En l’espèce, Monsieur [B] [F] a déjà bénéficié d’un délai de fait depuis la mise en demeure du 23 mai 2023 pour quitter les lieux. Au demeurant, il est observé d’après les pièces qu’il produit qu’il est propriétaire d’une maison située [Adresse 6] à [Localité 10] dans laquelle il effectue des travaux de rénovation, adresse à laquelle il se fait d’ailleurs domicilier au regard du fisc. Dès lors, il n’est pas démontré que son relogement ne puisse avoir lieu dans des conditions normales. Monsieur [B] [F] sera ainsi débouté de sa demande de délais pour quitter les lieux.
Sur les demandes accessoires
Monsieur [B] [F] qui succombe au sens de l’article 696 du code de procédure civile, supportera les dépens et sera condamné à verser à l’OPHLM COTE D’AZUR HABITAT la somme que l’équité commande de fixer à 500 euros au titre de l’article 700 du code de procédure civile.
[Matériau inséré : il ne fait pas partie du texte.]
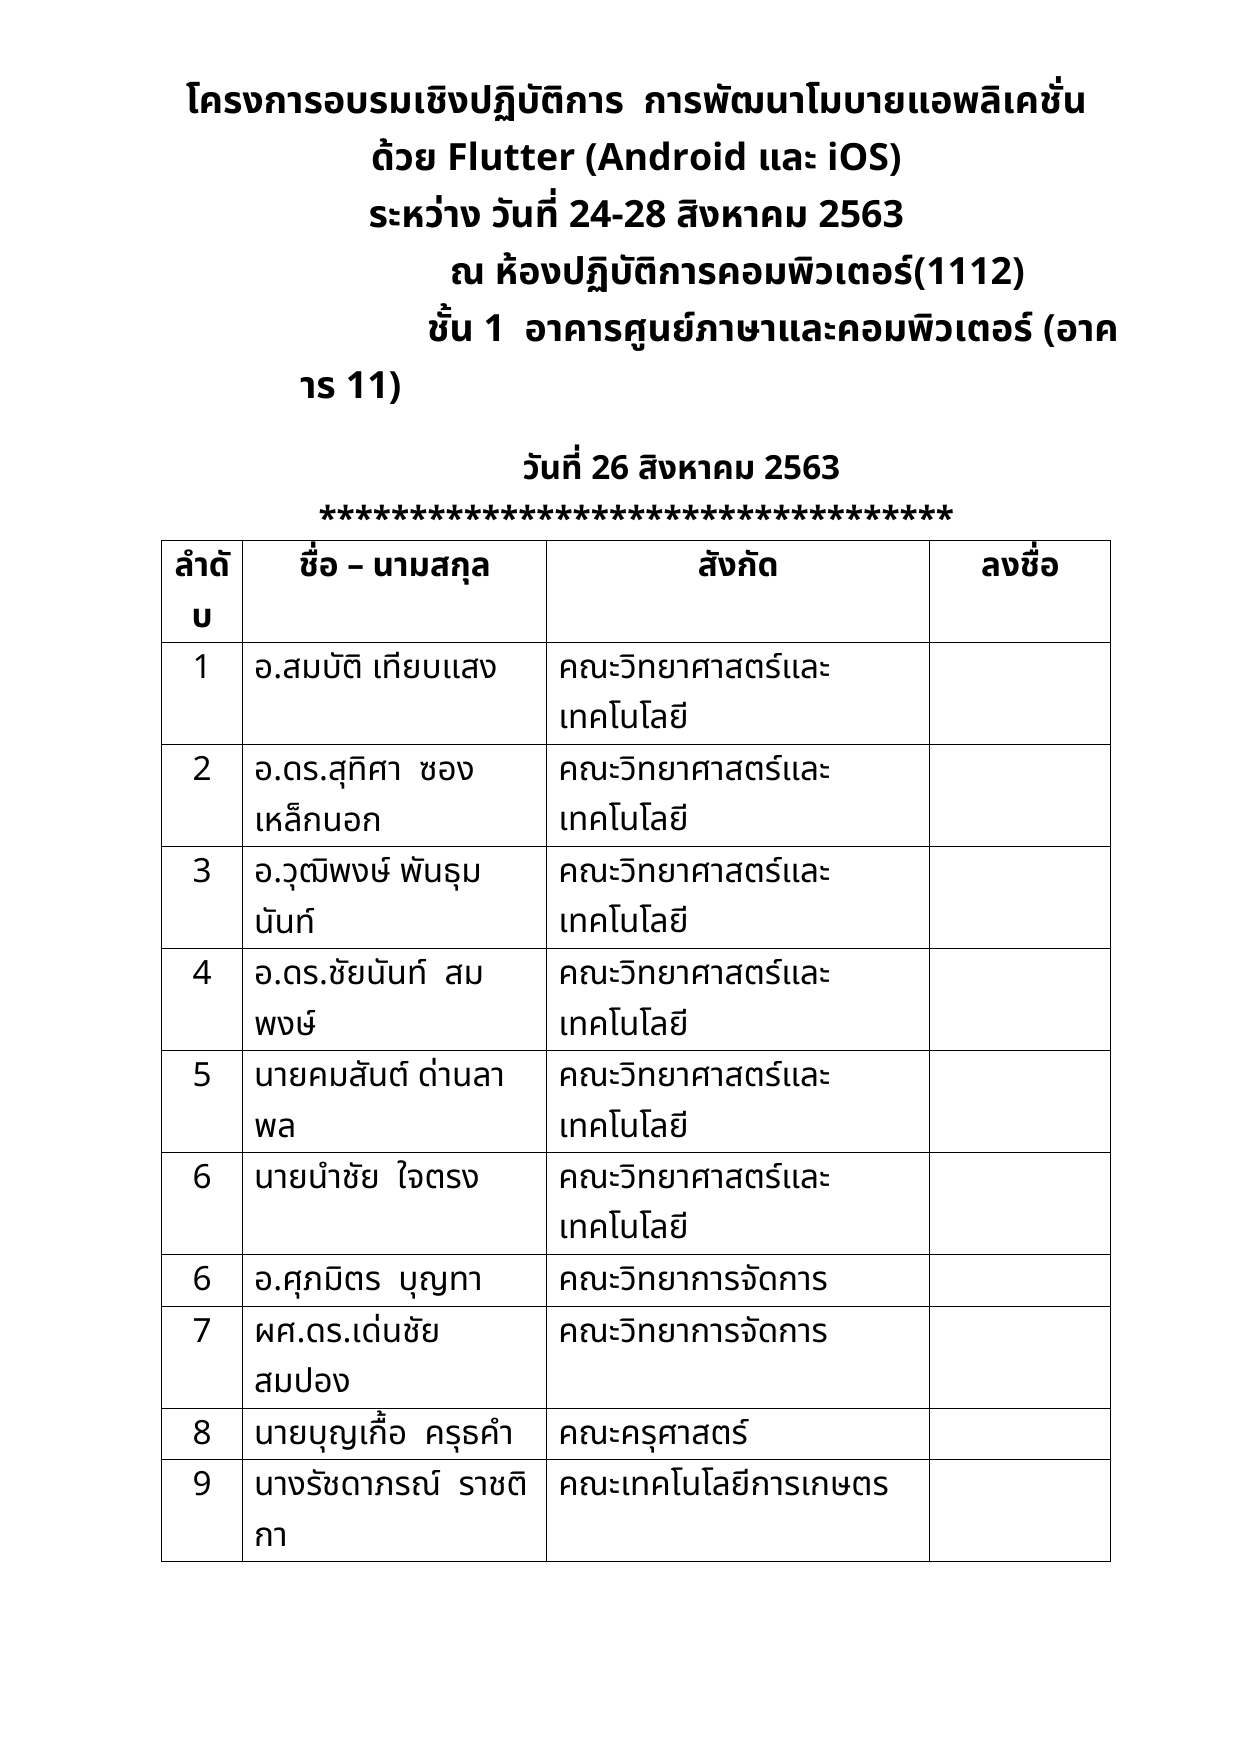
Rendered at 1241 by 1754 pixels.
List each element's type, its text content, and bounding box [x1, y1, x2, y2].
Il n’y a pas lieu d’écarter l’exécution provisoire de droit, compatible avec la nature de la présente affaire, conformément à l’article 514 du code de procédure civile.
PAR CES MOTIFS
Le juge des contentieux de la protection, statuant après débats en audience publique, par jugement contradictoire, rendu en premier ressort, prononcé par mise à disposition au greffe,
DÉBOUTE Monsieur [B] [F] de sa demande de production de l’enquête sociale 2019 ;
CONSTATE que Monsieur [B] [F] occupe sans droit ni titre le logement sis à [Adresse 12], propriété de l’OPHLM COTE D’AZUR HABITAT ;
ORDONNE en conséquence l’expulsion de Monsieur [B] [F], ainsi que celle de tous les occupants de son chef, du logement sis à [Adresse 12] ;
DIT qu’à défaut de départ volontaire de Monsieur [B] [F] ou de tout occupant de son chef, il pourra être procédé à la procédure d’expulsion à son encontre du logement litigieux sis à [Adresse 12], avec le concours de la force publique, si nécessaire, conformément aux dispositions des articles L. 411-1, L. 412-1 à L. 412-6 du code des procédures civiles d’exécution ;
DIT que le sort des meubles garnissant les lieux sera réglé selon les modalités prévues aux articles L. 433-1, L. 433-2 et R. 433-1 et suivants du code des procédures civiles d’exécution ;
DÉBOUTE l’OPHLM COTE D’AZUR HABITAT de sa demande de suppression du délai de deux mois suivant la signification du commandement d’avoir à libérer les lieux, prévu à l’article L. 412-1 du code des procédures civiles d’exécution ;
CONDAMNE Monsieur [B] [F] à payer à l’OPHLM COTE D’AZUR HABITAT la somme de 11 316,88 euros au titre des indemnités d’occupation dues arrêtés au mois d’octobre 2024 ;
CONDAMNE Monsieur [B] [F] à payer à l’OPHLM COTE D’AZUR HABITAT une indemnité d’occupation mensuelle de 491,63 euros à compter du 1er novembre 2024 jusqu’à la libération effective des lieux ;
DÉBOUTE Monsieur [B] [F] de sa demande de délais de paiement ;
DÉBOUTE Monsieur [B] [F] de sa demande de délais pour quitter les lieux.
RAPPELLE que l’exécution provisoire est de droit.